Tigatuzumab/Nexavar combination fails to improve advanced HCC

Researchers found that tigatuzumab in combination with Nexavar was not effective in treating patients with advanced hepatocellular carcinoma, according to phase 2 clinical trial data published in the Journal of Hepatology.

Researchers began the clinical study with safety cohorts receiving escalating maintenance doses of tigatuzumab (Daiichi Sankyo) with regular doses of Nexavar (sorafenib, Bayer), who then reached “steady-state levels” of repeated dosing, according to the research. Overall, 163 adults with advanced HCC from 28 clinical sites in Japan, South Korea, Taiwan and the U.S., were randomly assigned to a combination regimen of either tigatuzumab (6 mg/kg loading, 2 mg/kg/week maintenance) plus 400 mg of sorafenib twice daily; tigatuzumab (6 mg/kg loading, 6 mg/kg/week maintenance) plus 400 mg of sorafenib twice daily; or 400 mg of sorafenib alone twice daily.
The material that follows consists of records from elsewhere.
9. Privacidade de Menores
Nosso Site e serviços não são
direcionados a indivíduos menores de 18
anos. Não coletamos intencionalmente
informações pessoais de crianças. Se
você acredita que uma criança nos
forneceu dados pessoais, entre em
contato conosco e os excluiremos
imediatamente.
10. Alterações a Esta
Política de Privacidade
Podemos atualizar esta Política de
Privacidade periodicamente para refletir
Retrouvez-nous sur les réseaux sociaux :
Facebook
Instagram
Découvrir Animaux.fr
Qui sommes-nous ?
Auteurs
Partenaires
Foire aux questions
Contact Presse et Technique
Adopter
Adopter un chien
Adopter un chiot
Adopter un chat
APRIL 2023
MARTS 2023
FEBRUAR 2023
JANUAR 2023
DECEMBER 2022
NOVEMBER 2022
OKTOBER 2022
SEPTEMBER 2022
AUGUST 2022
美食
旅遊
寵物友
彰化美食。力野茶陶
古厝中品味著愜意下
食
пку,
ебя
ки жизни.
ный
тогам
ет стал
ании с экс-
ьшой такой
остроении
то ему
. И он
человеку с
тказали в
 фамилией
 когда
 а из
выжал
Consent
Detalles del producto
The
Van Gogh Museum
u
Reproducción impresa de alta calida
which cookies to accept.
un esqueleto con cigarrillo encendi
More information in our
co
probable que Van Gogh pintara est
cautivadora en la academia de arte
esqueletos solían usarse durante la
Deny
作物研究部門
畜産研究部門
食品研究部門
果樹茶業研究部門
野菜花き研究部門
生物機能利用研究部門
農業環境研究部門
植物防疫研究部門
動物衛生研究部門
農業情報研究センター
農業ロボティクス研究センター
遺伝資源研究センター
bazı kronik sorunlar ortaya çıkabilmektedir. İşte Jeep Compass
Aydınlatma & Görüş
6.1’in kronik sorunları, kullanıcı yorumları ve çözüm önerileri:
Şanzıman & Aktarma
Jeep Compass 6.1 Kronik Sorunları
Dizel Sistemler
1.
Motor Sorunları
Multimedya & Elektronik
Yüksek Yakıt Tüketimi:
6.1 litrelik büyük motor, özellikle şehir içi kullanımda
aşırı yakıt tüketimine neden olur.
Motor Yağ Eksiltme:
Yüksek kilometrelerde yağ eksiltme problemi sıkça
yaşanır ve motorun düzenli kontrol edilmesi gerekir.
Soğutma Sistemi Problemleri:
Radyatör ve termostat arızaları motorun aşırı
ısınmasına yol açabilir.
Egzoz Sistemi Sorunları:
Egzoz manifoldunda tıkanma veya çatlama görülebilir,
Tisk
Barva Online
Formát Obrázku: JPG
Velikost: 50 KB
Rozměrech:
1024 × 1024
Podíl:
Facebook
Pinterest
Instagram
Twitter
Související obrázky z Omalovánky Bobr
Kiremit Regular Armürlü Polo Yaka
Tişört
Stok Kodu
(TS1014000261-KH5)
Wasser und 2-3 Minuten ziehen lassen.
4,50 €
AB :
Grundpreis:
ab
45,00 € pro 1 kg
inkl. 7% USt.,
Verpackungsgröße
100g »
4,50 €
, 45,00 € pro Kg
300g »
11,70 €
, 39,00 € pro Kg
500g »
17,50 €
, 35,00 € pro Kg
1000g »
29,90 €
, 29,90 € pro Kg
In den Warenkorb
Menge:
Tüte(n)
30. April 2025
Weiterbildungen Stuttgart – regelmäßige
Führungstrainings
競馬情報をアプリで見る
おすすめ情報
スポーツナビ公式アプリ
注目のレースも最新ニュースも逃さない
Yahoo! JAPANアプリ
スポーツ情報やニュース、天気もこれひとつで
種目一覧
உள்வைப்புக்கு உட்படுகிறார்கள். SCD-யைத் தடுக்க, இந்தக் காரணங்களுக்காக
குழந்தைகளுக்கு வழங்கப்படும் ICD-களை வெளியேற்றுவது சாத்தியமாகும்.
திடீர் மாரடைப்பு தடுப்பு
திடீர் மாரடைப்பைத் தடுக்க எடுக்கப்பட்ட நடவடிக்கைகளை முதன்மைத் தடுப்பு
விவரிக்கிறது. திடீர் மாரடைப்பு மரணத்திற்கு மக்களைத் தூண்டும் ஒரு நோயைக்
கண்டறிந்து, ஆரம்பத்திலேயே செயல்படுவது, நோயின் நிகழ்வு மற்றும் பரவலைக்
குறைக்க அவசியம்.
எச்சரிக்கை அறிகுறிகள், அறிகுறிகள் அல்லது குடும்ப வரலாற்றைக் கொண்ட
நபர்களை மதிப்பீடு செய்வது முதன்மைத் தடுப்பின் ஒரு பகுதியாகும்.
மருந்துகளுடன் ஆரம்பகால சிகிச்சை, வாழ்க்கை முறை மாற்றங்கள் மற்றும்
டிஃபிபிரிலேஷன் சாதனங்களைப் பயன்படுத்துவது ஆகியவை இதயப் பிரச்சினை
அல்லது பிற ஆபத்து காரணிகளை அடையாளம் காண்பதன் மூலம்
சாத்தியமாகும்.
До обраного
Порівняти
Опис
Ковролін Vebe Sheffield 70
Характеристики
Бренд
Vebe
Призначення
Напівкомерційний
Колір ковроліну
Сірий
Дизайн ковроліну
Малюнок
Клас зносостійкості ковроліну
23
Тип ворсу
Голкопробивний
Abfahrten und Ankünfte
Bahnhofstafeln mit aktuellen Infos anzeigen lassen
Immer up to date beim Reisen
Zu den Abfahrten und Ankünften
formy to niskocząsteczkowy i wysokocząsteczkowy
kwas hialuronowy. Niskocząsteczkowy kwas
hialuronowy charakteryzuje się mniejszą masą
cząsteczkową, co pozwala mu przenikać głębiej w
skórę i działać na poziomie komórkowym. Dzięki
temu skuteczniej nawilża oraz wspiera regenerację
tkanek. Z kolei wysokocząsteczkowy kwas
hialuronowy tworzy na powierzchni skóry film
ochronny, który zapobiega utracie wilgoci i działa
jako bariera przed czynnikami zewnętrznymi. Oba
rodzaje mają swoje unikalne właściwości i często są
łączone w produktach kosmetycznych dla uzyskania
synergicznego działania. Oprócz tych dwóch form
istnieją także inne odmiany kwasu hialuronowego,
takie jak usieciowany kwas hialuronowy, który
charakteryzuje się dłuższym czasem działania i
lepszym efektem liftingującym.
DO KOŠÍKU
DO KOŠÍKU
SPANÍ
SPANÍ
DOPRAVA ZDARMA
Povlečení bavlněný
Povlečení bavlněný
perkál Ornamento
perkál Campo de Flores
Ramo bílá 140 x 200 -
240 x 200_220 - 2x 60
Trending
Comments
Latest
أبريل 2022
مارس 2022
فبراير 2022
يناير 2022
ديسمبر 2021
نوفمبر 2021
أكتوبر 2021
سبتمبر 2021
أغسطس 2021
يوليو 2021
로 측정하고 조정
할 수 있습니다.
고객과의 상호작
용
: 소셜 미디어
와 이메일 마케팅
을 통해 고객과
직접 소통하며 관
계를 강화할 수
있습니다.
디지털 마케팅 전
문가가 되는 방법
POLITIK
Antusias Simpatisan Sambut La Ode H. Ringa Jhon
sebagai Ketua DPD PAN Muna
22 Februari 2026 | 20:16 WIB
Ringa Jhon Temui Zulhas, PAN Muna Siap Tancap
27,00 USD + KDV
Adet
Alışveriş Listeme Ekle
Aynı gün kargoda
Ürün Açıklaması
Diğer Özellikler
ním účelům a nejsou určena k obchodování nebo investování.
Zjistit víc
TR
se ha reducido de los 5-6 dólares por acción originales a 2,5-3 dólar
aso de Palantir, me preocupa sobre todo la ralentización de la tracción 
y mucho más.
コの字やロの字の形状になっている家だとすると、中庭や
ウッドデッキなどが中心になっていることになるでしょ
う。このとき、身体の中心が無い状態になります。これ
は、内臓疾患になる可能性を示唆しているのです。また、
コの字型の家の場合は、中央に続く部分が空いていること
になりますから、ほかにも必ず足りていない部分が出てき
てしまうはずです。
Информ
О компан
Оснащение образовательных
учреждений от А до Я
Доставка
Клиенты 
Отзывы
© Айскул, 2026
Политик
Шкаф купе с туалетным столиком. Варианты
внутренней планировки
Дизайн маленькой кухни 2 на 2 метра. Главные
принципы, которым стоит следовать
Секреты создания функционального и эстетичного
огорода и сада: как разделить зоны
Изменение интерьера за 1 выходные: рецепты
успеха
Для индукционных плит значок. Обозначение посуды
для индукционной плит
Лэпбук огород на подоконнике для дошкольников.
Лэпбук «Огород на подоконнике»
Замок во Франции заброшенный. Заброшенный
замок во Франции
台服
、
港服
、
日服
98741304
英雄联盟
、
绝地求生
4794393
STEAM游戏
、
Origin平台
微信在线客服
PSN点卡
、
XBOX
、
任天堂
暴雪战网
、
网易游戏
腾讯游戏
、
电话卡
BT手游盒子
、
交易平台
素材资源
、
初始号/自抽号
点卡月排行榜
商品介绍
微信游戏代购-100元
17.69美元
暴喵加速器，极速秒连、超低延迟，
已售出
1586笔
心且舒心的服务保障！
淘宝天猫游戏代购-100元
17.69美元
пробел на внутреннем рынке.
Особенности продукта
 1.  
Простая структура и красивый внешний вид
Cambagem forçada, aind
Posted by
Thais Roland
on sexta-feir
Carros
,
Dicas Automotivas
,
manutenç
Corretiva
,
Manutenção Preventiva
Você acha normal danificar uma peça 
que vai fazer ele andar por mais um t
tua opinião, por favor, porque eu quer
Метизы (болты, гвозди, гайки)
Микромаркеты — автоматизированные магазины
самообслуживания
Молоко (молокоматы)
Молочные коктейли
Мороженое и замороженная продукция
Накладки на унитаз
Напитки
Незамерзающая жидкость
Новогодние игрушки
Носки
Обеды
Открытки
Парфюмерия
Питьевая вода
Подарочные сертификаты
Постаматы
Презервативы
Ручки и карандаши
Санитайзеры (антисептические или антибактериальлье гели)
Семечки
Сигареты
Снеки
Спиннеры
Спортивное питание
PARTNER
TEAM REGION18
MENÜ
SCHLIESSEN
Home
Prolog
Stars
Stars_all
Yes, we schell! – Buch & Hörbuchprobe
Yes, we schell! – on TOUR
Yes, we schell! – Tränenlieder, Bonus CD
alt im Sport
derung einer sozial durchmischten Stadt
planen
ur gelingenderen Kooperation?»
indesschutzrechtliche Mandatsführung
“The primary endpoint was time to progression, [with] secondary endpoints including overall survival and safety,” the researchers wrote.

Overall, none of the patients showed a complete response to therapy. The median time to progression was 3 months among patients who received 6 mg/2 kg of tigatuzumab (P = .988 vs. sorafenib); 3.9 months among patients who received 6 mg/6 kg of tigatuzumab (P = .586 vs. sorafenib); and 2.8 months among patients treated with sorafenib alone. Only 11 patients remained in the study at the primary analysis cutoff date due to the fact that 152 discontinued treatment because of disease progression, according to the research.

“The [time to progression] as assessed by independent radiological review showed similar results, especially in the higher dose [tigatuzumab] and [sorafenib] alone groups,” the researchers wrote.

The median overall survival was highest among patients who received 6 mg/2 kg of tigatuzumab (12.2 months; P = .659 vs. sorafenib) compared with 8.2 months for both of the other treatment groups (P = .303 vs. sorafenib).

A total of 75.9% of patients treated with tigatuzumab (88/116) experienced treatment-emergent adverse events, with palmar-plantar erythrodysesthesia syndrome, diarrhea and decreased appetite being the most common. A total of 98.3% of patients treated with sorafenib (114/116) experienced treatment-emergent adverse events due to sorafenib.

The most common serious adverse event related to tigatuzumab treatment were ascites (n = 5) and hepatic encephalopathy related to sorafenib (n = 4).

The researchers concluded: “Tigatuzumab in combination with sorafenib vs. sorafenib alone in adults with advanced HCC did not meet its primary efficacy endpoint, although the combination is well-tolerated. “ – by Melinda Stevens

Disclosures: Cheng reports being a consultant for Daiichi Sankyo Inc., Merck Serono, Eisai, Jennerex and Exelixis; and has received research funding from Aanofi-Chugai and MSD. Please see the study for a full list of all other authors’ relevant financial disclosures.